What is needed —
Below is a listing; restate from it, character for character, the lines beginning at the line holding "and fluorescent bulbs" and ending at the line holding "HVAC and Utilities", both included.

Records provided —
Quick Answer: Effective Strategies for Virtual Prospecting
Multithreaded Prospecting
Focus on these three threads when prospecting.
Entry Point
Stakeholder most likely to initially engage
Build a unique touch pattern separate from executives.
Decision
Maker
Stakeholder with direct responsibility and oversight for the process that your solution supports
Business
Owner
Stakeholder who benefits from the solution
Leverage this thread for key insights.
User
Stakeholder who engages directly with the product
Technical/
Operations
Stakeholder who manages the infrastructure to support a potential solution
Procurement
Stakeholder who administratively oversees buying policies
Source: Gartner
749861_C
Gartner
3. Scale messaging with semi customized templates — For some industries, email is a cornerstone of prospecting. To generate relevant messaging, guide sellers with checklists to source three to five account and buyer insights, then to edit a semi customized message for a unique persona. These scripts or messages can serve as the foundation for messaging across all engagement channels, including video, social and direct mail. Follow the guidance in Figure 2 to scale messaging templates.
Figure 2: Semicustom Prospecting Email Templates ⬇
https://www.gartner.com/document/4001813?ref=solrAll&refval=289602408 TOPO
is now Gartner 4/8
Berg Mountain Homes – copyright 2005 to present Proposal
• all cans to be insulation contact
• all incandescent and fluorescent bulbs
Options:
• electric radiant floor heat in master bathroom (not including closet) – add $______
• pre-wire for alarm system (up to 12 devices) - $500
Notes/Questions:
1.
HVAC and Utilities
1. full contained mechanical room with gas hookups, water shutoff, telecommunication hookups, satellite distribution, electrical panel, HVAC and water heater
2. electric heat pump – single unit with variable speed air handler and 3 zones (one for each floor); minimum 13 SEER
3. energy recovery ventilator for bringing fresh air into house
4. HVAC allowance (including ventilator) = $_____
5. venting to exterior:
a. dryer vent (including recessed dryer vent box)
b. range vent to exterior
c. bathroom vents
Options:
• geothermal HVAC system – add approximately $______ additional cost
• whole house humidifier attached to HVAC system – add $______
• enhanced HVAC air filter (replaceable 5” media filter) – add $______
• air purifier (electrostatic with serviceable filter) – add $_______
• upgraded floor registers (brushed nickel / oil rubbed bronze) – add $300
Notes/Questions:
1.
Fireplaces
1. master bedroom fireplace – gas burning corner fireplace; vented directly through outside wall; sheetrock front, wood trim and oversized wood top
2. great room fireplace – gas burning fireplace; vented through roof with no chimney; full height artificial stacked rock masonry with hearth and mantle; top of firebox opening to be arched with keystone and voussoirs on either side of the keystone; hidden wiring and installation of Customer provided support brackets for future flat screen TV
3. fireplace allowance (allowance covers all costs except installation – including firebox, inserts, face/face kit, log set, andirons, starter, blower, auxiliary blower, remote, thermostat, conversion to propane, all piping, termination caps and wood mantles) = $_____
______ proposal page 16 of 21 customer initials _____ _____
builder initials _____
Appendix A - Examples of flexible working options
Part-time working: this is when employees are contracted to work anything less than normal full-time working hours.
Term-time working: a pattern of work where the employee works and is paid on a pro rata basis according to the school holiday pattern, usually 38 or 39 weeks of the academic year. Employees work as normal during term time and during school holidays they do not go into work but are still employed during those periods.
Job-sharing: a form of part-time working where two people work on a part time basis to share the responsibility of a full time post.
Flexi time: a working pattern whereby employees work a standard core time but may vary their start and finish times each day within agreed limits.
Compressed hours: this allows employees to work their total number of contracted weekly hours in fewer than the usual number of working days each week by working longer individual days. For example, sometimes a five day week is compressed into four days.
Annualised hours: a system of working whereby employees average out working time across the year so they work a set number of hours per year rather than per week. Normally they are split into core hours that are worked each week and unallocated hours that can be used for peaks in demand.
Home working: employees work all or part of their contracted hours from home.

Problem solution —
• all incandescent and fluorescent bulbs
Options:
• electric radiant floor heat in master bathroom (not including closet) – add $______
• pre-wire for alarm system (up to 12 devices) - $500
Notes/Questions:
1.
HVAC and Utilities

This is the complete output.